SOURCE INFORMATION:
● ● ● ● ● ● ●

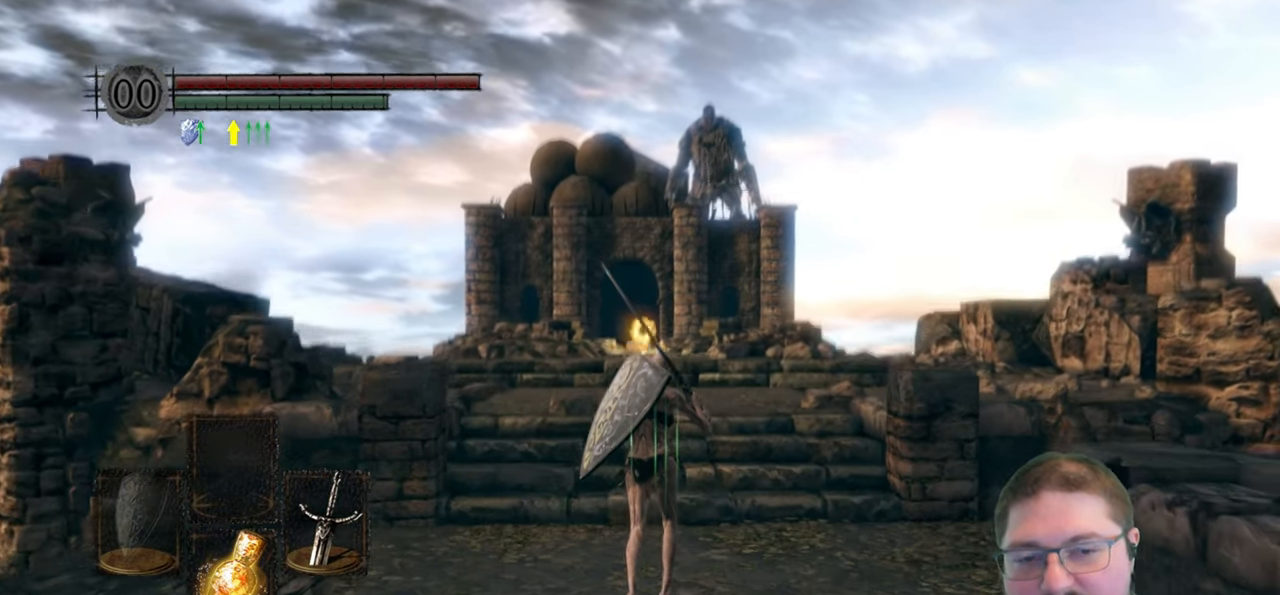
{"buttons": [], "left_stick": "up", "right_stick": "center", "events": [[17, "right_stick", "center"]]}
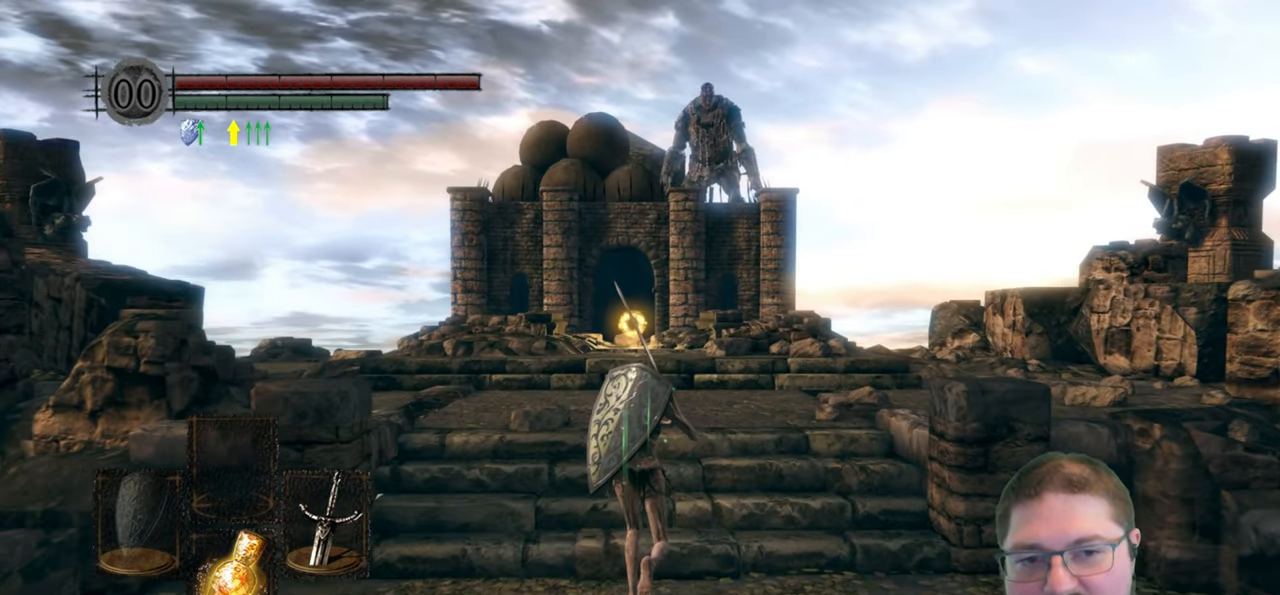
{"buttons": [], "left_stick": "up", "right_stick": "center", "events": [[250, "right_stick", "up"], [317, "right_stick", "up-right"], [467, "right_stick", "center"]]}
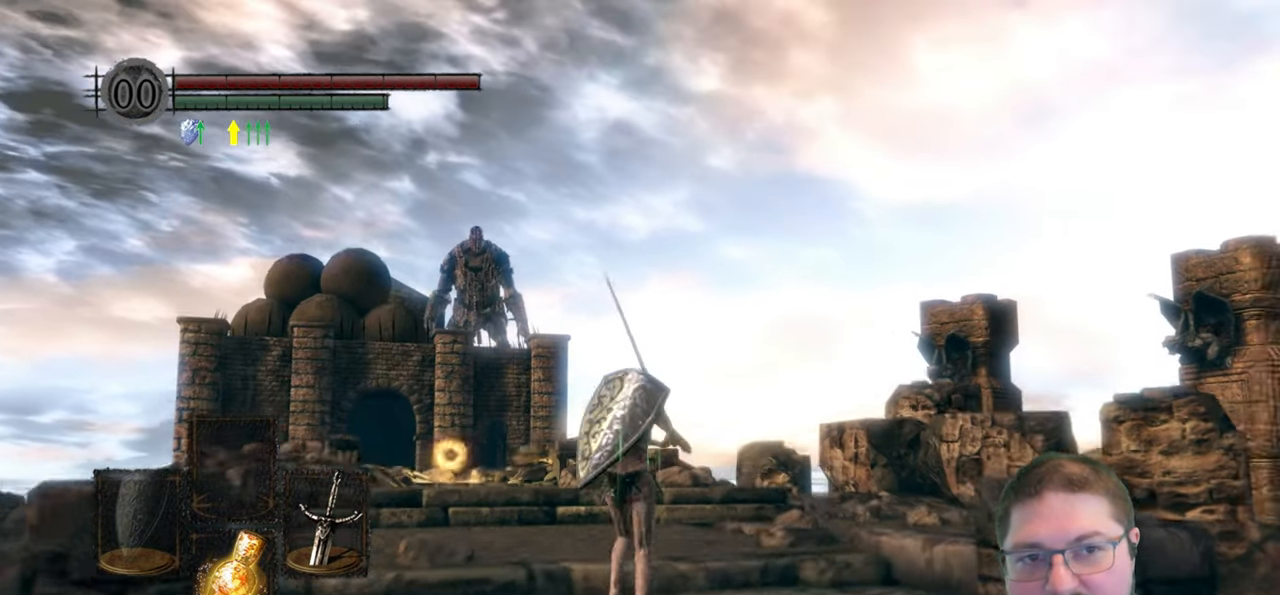
{"buttons": [], "left_stick": "up", "right_stick": "center", "events": [[184, "right_stick", "down-left"], [317, "right_stick", "center"]]}
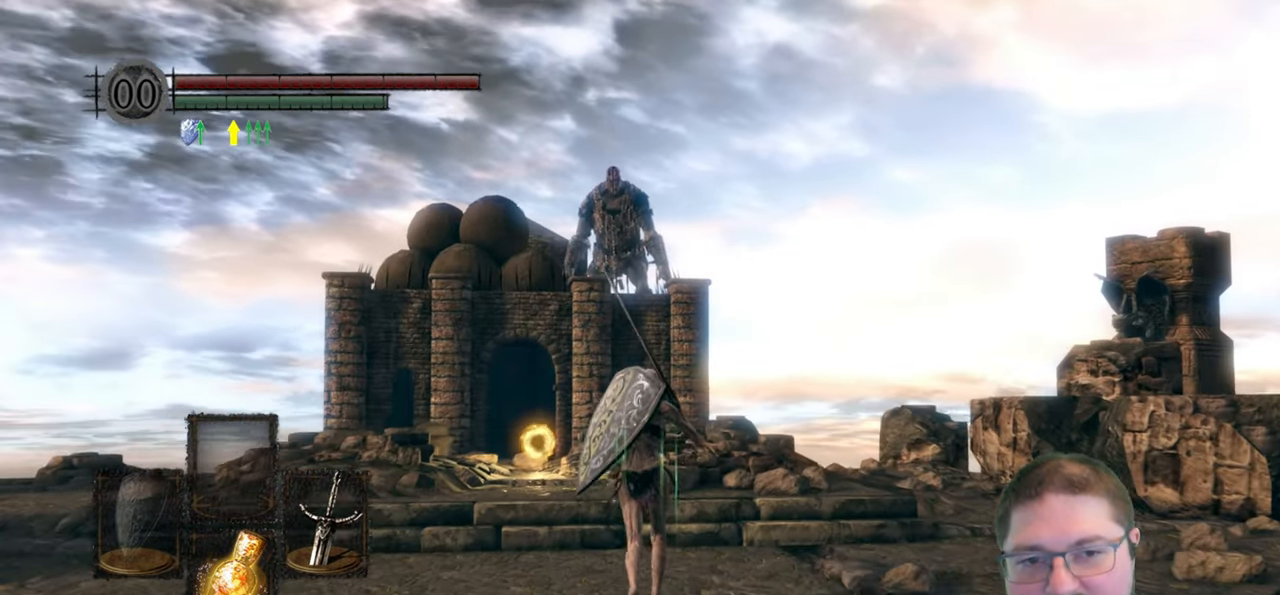
{"buttons": [], "left_stick": "up", "right_stick": "center", "events": [[84, "right_stick", "down"], [350, "right_stick", "center"]]}
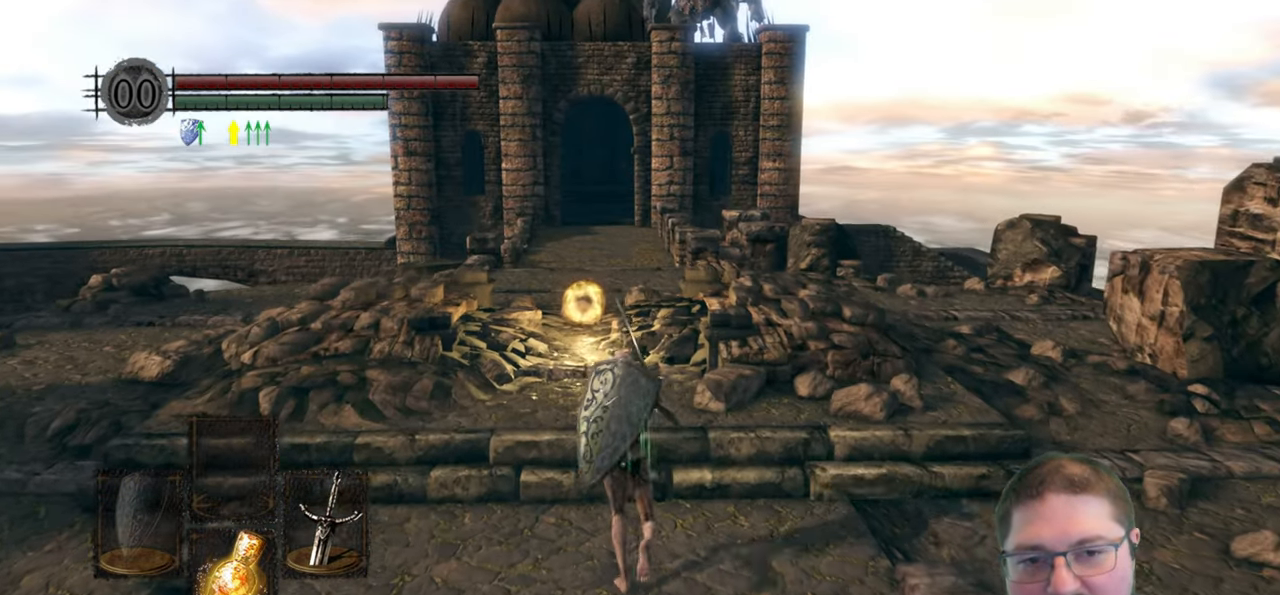
{"buttons": [], "left_stick": "up", "right_stick": "center", "events": []}
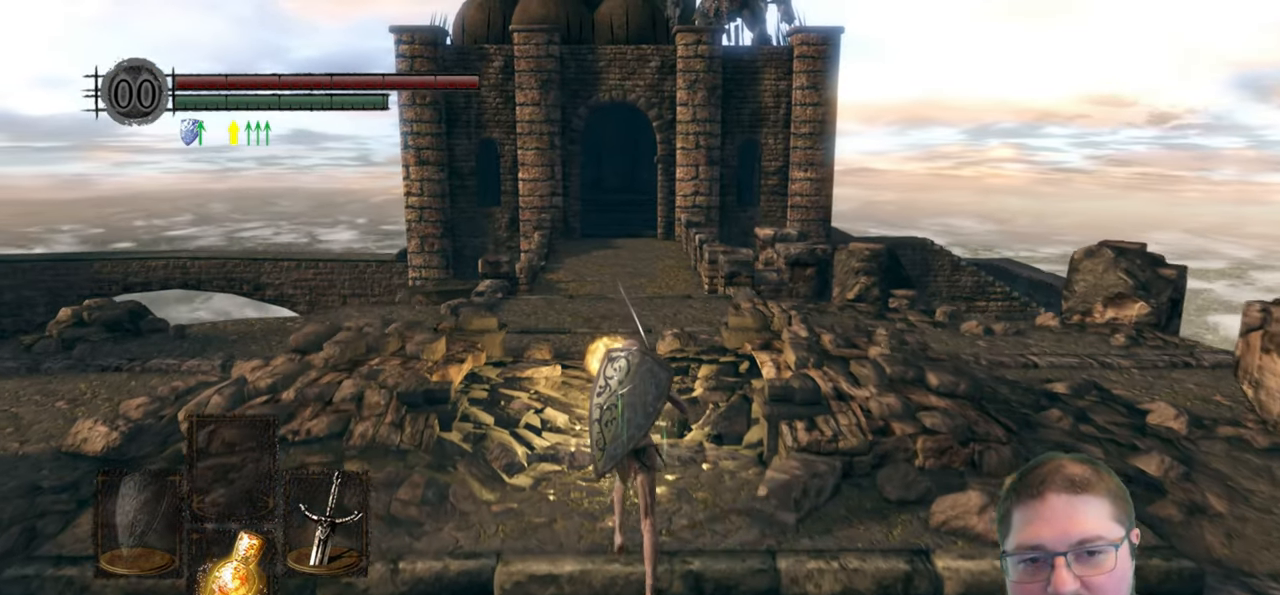
{"buttons": [], "left_stick": "up", "right_stick": "center", "events": []}
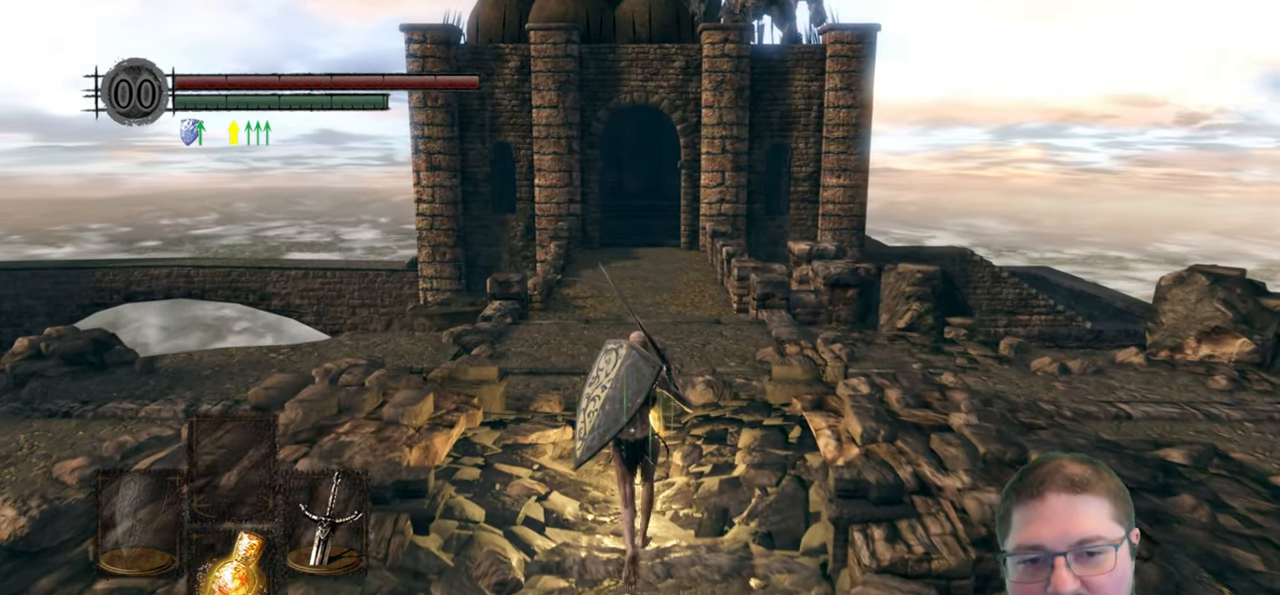
{"buttons": [], "left_stick": "center", "right_stick": "center", "events": [[250, "left_stick", "center"], [267, "A", "down"], [417, "A", "up"]]}
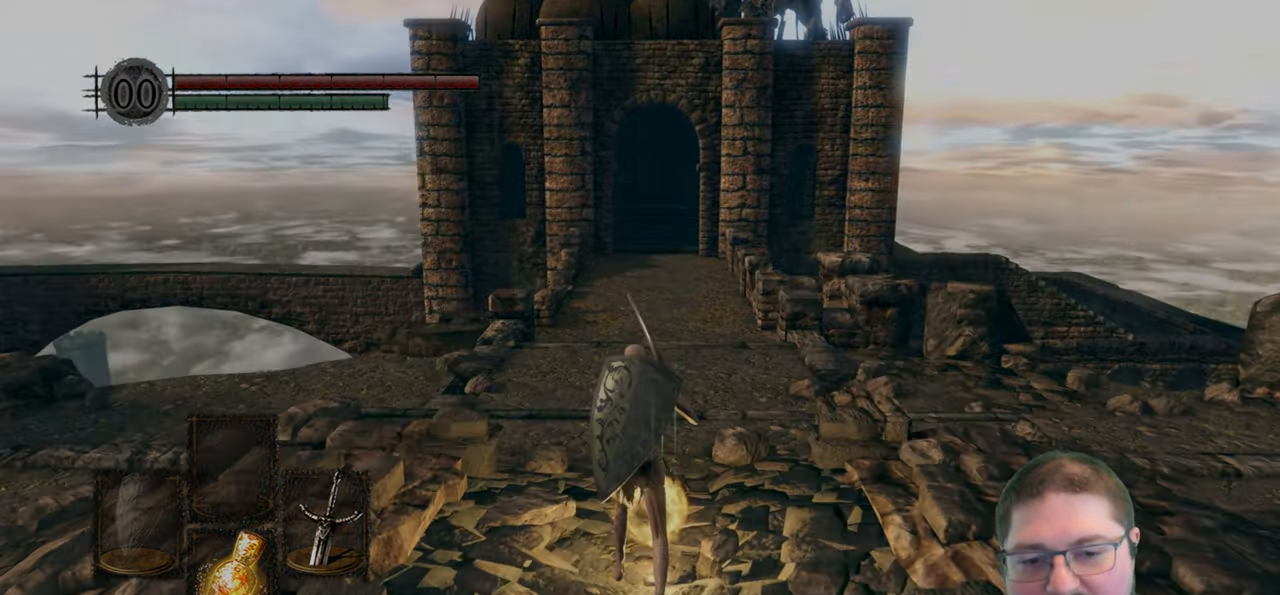
{"buttons": [], "left_stick": "center", "right_stick": "center", "events": []}
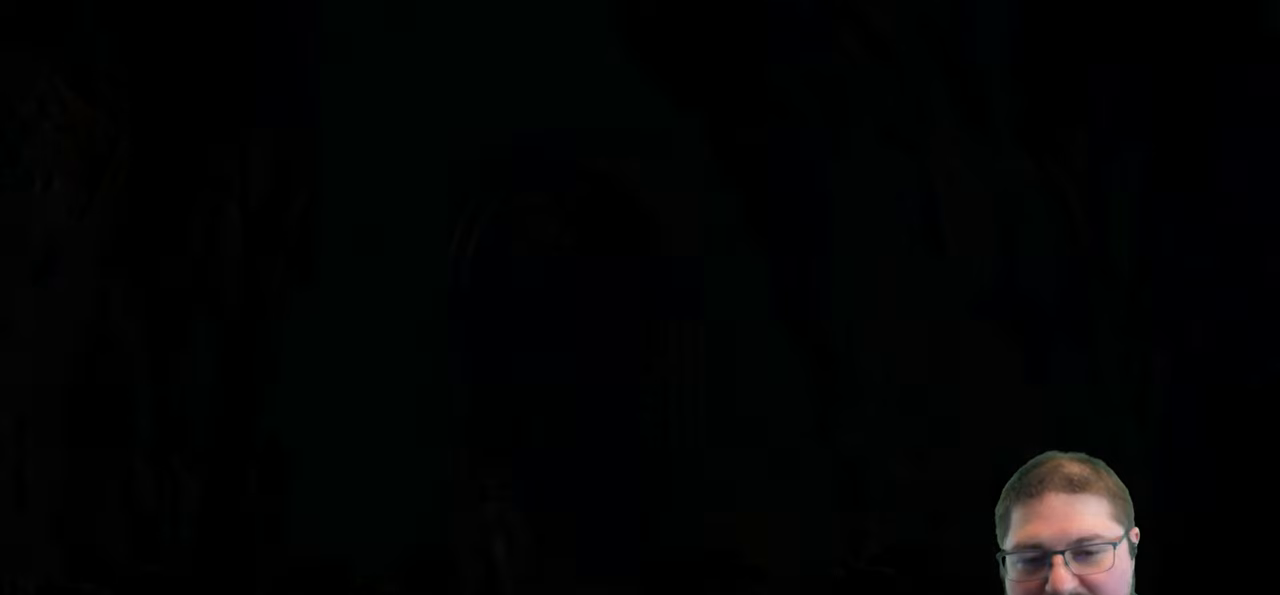
{"buttons": [], "left_stick": "center", "right_stick": "center", "events": []}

● ● ● ● ● ● ●

WORK INSTRUCTIONS: Scan the listing for "down" and copy out each line that has it.

YOUR SOLUTION:
{"buttons": [], "left_stick": "up", "right_stick": "center", "events": [[184, "right_stick", "down-left"], [317, "right_stick", "center"]]}
{"buttons": [], "left_stick": "up", "right_stick": "center", "events": [[84, "right_stick", "down"], [350, "right_stick", "center"]]}
{"buttons": [], "left_stick": "center", "right_stick": "center", "events": [[250, "left_stick", "center"], [267, "A", "down"], [417, "A", "up"]]}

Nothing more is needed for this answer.